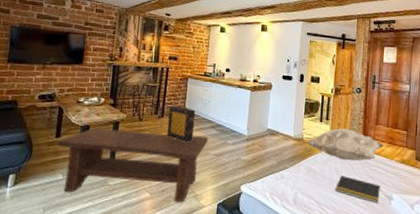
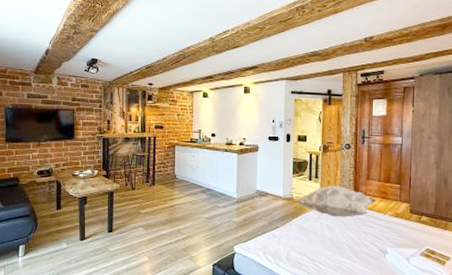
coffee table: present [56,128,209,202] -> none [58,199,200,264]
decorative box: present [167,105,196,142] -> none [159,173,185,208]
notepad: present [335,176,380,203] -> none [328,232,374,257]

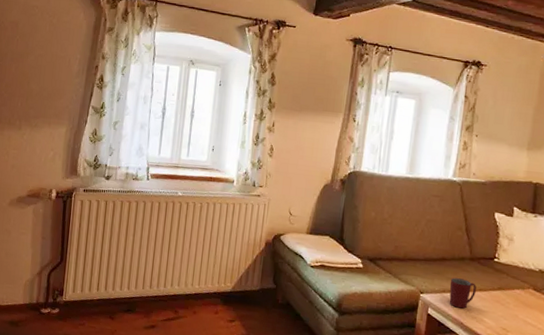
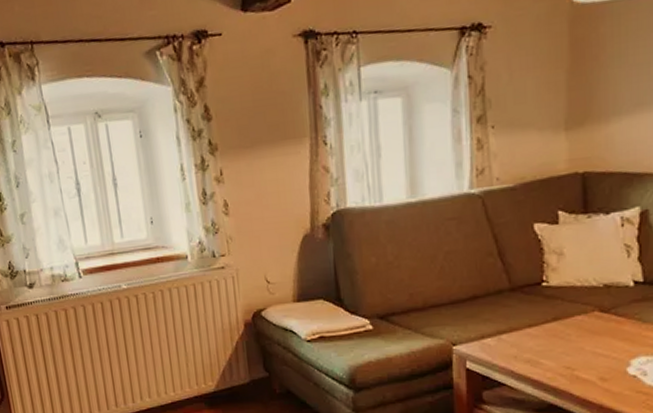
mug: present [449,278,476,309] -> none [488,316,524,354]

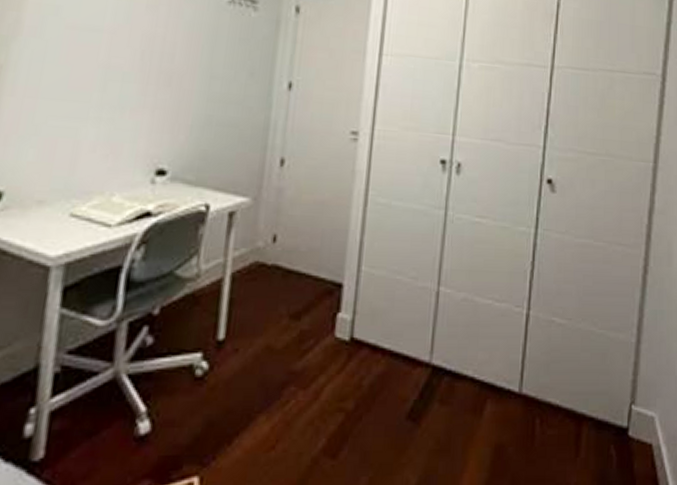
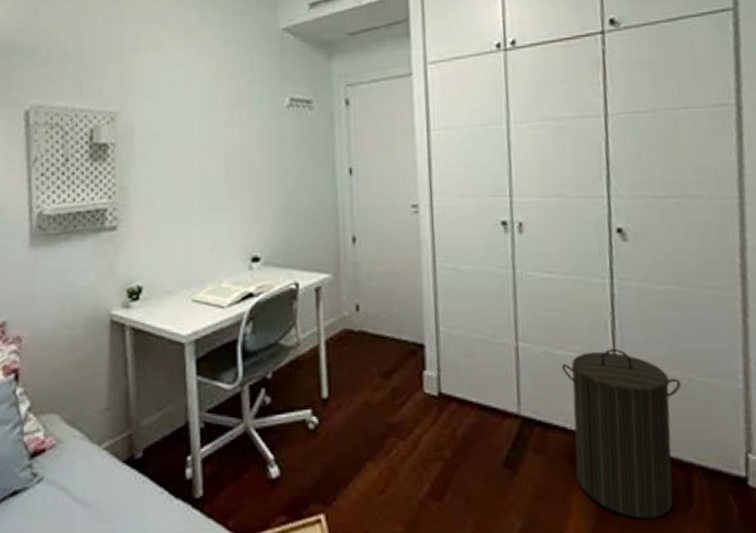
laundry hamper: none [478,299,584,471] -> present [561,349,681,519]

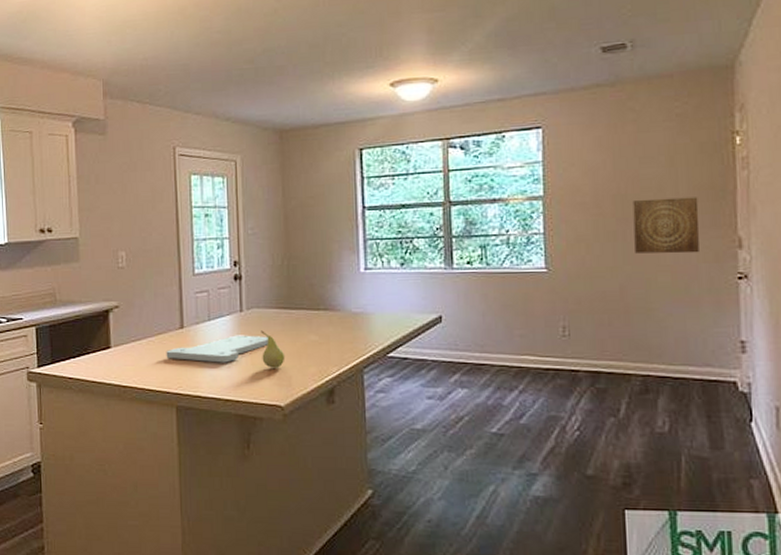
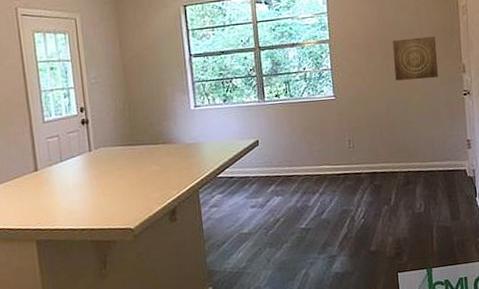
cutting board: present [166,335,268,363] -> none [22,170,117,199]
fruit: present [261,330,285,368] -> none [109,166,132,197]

= = = = =

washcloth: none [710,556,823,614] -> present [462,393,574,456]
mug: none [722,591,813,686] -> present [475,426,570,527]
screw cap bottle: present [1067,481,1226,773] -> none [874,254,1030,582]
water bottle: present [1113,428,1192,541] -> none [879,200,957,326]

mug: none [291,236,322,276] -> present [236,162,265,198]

= = = = =

◆ **Exercise description**
Although pictures appear among the records above, write out exactly only the lines from the one that has "mug: present [449,278,476,309]" through the one that has "fruit: present [261,330,285,368]", and leave the pictures out.

◆ **Output of the exercise**
mug: present [449,278,476,309] -> none [488,316,524,354]

laundry hamper: none [478,299,584,471] -> present [561,349,681,519]

cutting board: present [166,335,268,363] -> none [22,170,117,199]
fruit: present [261,330,285,368] -> none [109,166,132,197]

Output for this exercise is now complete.